The CNC Router

We have found that computer numerical control (CNC), specifically of wood routers, offers a precision that is immediately apparent. It can also be used to significantly reduce the effort of rough-cutting before hand-finishing. The accuracy we need, for example when inlaying fingerboards, necessitated the in-house design and construction of a CNC router (the BEAST) with paralleled motors driving both sides of the gantry that holds the router. This CNC machine is routinely used for general woodwork projects, not just luthiery-related projects

In our luthiery endeavors we have used these machines, in particular the in-house BEAST, to make components for guitars (archtop, flat top and cigar box) and banjos: inlayed fingerboards (that include pocketed fret slots), tail-pieces, bridges, finger rests, and headstock overlays. Inlays have been of abalone and colored epoxy. We have also completed the three-dimensional drawings of arched top and back guitar plates, including top bracing, and proved their validity by CNC routing a 0.4545-scale guitar body. A full-size archtop guitar, were it to be tap-tuned, would need final plate and brace thicknessing by hand to achieve the required resonance frequencies.

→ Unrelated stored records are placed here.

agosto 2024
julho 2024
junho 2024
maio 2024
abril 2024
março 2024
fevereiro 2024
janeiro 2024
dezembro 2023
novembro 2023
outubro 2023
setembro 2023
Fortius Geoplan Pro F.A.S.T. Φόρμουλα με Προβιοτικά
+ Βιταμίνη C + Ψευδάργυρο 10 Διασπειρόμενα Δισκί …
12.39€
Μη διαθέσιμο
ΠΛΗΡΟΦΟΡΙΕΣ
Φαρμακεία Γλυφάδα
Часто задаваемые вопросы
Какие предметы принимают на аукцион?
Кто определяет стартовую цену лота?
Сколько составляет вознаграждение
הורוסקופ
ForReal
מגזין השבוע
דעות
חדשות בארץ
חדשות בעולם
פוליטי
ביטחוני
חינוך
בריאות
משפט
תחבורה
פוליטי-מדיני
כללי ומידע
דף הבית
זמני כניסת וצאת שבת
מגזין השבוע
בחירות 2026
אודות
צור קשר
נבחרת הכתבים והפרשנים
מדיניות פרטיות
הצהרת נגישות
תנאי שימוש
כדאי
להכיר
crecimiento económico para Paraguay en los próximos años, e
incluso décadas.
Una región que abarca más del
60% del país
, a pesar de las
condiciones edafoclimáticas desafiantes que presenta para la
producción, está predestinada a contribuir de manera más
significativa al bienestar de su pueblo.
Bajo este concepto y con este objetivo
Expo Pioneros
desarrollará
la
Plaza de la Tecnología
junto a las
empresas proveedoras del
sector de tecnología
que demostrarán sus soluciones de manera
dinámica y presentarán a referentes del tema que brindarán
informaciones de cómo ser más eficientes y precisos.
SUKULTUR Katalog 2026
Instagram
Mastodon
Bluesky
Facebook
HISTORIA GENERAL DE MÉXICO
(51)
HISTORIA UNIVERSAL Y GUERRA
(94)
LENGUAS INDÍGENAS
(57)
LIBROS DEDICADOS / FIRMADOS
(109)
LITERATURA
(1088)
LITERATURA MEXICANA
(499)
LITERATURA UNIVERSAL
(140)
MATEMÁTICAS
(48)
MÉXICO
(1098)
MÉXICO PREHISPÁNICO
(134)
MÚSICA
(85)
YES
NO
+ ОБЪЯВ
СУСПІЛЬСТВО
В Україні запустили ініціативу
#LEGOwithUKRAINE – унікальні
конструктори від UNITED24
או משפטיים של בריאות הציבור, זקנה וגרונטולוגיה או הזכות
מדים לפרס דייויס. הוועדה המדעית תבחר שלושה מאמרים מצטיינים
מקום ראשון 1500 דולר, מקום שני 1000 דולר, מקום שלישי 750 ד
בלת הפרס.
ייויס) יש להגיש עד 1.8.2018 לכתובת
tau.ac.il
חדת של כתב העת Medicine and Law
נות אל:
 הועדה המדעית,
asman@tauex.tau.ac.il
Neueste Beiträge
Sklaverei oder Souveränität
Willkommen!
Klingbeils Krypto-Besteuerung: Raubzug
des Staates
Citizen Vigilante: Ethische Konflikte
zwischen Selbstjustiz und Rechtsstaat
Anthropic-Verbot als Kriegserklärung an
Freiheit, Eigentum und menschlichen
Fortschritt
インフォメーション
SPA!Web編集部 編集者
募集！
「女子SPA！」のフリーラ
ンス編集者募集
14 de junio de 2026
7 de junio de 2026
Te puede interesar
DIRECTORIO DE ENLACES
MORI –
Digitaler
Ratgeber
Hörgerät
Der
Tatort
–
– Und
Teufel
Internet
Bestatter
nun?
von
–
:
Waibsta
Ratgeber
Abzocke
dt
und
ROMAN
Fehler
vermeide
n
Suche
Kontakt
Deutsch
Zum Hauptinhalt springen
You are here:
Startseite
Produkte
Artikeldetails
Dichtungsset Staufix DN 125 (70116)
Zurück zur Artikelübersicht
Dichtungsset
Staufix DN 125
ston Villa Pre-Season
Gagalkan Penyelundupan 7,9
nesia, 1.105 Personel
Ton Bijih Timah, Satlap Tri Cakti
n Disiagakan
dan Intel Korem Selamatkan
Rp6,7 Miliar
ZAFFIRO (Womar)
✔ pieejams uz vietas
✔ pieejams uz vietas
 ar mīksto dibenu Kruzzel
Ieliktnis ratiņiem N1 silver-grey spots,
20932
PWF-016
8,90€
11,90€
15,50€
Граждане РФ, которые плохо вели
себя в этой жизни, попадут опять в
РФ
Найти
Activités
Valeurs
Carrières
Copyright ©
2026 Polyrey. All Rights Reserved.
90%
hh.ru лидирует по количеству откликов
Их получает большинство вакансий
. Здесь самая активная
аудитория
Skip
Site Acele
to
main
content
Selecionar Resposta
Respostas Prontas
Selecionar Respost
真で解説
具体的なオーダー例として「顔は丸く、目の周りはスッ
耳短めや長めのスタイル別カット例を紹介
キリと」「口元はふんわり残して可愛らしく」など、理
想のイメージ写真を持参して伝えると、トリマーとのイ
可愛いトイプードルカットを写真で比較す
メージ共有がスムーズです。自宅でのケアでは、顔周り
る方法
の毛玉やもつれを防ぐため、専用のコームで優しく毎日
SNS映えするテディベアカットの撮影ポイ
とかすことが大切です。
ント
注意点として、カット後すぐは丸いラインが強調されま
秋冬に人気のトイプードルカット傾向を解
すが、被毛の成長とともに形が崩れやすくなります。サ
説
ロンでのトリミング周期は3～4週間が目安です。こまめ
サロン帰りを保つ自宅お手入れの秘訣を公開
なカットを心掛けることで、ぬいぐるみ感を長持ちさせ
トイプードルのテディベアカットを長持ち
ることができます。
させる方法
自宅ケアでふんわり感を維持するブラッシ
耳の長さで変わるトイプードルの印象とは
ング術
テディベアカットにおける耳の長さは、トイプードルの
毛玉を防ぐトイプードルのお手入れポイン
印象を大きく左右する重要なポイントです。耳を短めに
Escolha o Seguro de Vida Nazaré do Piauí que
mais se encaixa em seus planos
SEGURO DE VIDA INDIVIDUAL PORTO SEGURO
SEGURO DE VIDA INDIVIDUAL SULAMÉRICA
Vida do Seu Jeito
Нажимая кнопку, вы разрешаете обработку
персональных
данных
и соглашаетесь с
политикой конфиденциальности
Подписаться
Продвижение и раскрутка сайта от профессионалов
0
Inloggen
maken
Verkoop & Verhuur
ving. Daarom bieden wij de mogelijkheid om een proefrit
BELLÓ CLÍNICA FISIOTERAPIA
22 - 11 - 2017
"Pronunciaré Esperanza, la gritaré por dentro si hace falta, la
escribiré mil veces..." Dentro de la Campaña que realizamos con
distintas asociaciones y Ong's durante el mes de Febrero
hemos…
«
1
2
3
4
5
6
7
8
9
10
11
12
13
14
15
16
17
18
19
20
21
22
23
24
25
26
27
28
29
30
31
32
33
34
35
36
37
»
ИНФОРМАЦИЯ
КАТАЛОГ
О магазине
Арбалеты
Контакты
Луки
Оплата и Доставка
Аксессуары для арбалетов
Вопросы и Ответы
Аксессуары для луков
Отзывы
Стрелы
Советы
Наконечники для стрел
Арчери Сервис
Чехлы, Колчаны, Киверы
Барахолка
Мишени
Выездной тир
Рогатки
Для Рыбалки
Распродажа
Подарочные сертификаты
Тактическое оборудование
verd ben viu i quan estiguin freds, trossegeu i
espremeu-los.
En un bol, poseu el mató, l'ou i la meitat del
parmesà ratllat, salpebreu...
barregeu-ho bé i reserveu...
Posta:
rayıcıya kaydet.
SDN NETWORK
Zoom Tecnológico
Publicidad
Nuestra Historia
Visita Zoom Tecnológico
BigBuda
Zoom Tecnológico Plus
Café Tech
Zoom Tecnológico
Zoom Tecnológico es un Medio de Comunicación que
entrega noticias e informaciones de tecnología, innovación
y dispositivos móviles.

There are lessons to be learned, of course, which we will try and pass on. Many concern three-dimensional machining. Of course start with inexpensive wood, and making a scaled-down version is a good idea too. We were doing exactly that for our first attempt at a guitar top plate. Full size these are around 5 mm thick, and we made one at about 0.4 scale, so it was intended to be about 2 mm thick. The picture tells what happened.

It is important to correctly specify the wood thickness! If you don’t, and you are making something thin, bad things can happen.